━━━━━ Excerpted records

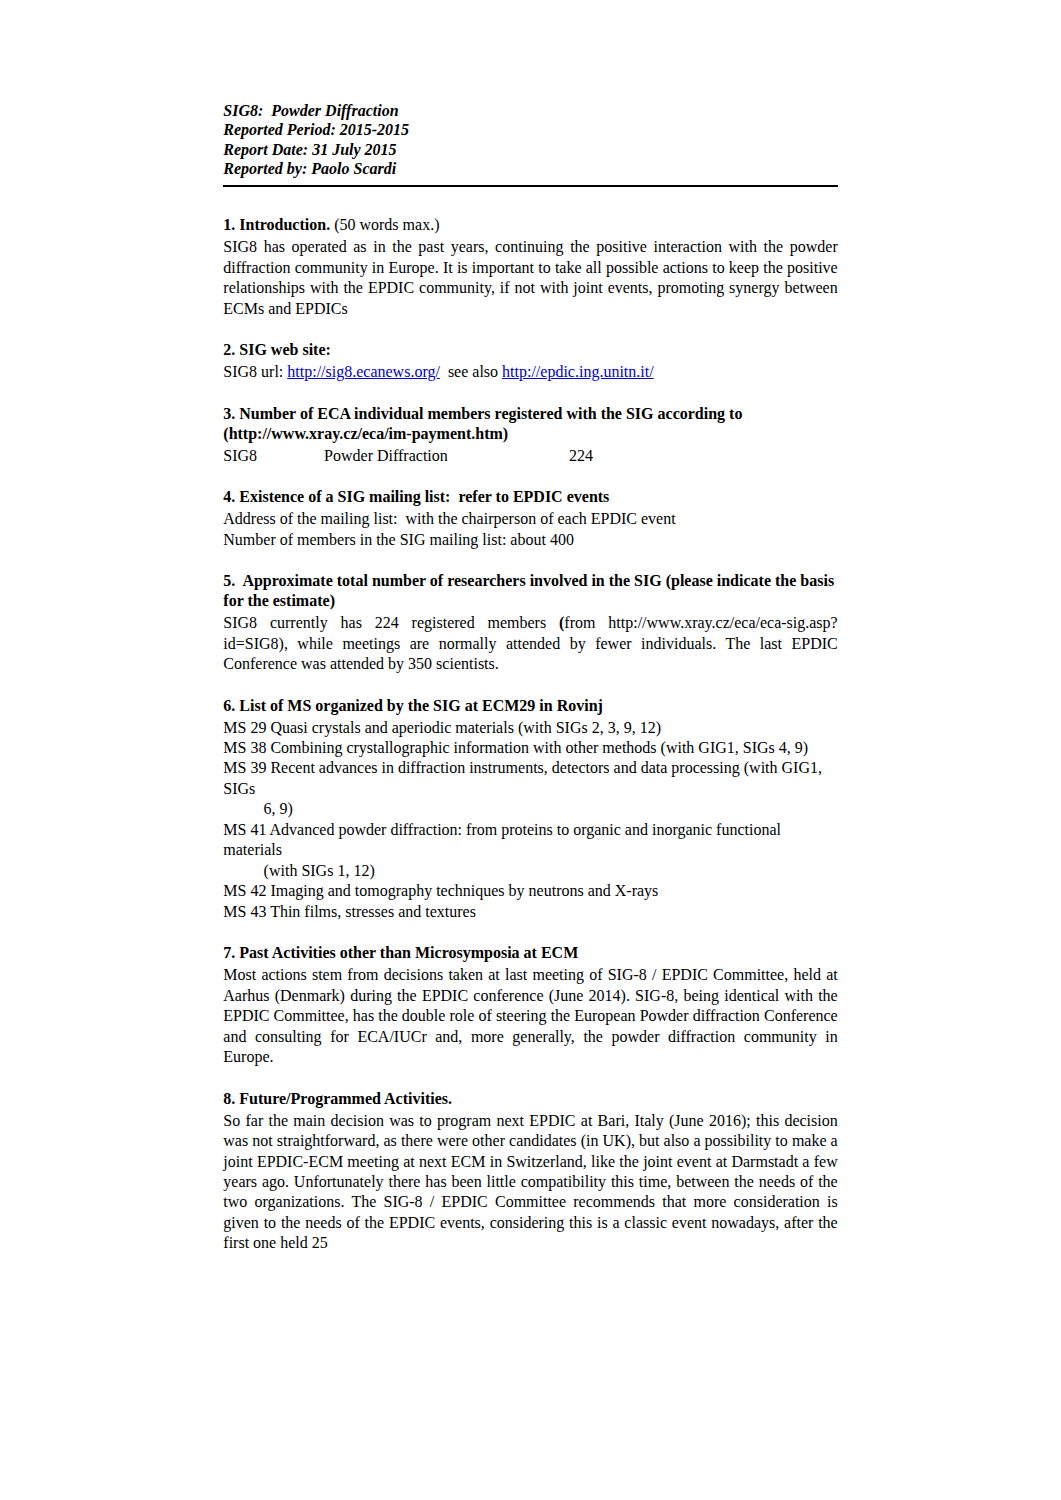SIG8: Powder Diffraction
Reported Period: 2015-2015
Report Date: 31 July 2015
Reported by: Paolo Scardi
1. Introduction. (50 words max.)
SIG8 has operated as in the past years, continuing the positive interaction with the powder diffraction community in Europe. It is important to take all possible actions to keep the positive relationships with the EPDIC community, if not with joint events, promoting synergy between ECMs and EPDICs
2. SIG web site:
SIG8 url: http://sig8.ecanews.org/ see also http://epdic.ing.unitn.it/
3. Number of ECA individual members registered with the SIG according to (http://www.xray.cz/eca/im-payment.htm)
SIG8 Powder Diffraction224
4. Existence of a SIG mailing list: refer to EPDIC events
Address of the mailing list: with the chairperson of each EPDIC event
Number of members in the SIG mailing list: about 400
5. Approximate total number of researchers involved in the SIG (please indicate the basis for the estimate)
SIG8 currently has 224 registered members (from http://www.xray.cz/eca/eca-sig.asp?id=SIG8), while meetings are normally attended by fewer individuals. The last EPDIC Conference was attended by 350 scientists.
6. List of MS organized by the SIG at ECM29 in Rovinj
MS 29 Quasi crystals and aperiodic materials (with SIGs 2, 3, 9, 12)
MS 38 Combining crystallographic information with other methods (with GIG1, SIGs 4, 9)
MS 39 Recent advances in diffraction instruments, detectors and data processing (with GIG1, SIGs
6, 9)
MS 41 Advanced powder diffraction: from proteins to organic and inorganic functional materials
(with SIGs 1, 12)
MS 42 Imaging and tomography techniques by neutrons and X-rays
MS 43 Thin films, stresses and textures
7. Past Activities other than Microsymposia at ECM
Most actions stem from decisions taken at last meeting of SIG-8 / EPDIC Committee, held at Aarhus (Denmark) during the EPDIC conference (June 2014). SIG-8, being identical with the EPDIC Committee, has the double role of steering the European Powder diffraction Conference and consulting for ECA/IUCr and, more generally, the powder diffraction community in Europe.
8. Future/Programmed Activities.
So far the main decision was to program next EPDIC at Bari, Italy (June 2016); this decision was not straightforward, as there were other candidates (in UK), but also a possibility to make a joint EPDIC-ECM meeting at next ECM in Switzerland, like the joint event at Darmstadt a few years ago. Unfortunately there has been little compatibility this time, between the needs of the two organizations. The SIG-8 / EPDIC Committee recommends that more consideration is given to the needs of the EPDIC events, considering this is a classic event nowadays, after the first one held 25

━━━━━━━━━━

◆ How to complete this task
Report only the number of lines, among the records above, that contain the word "actions".

◆ Result of this task
2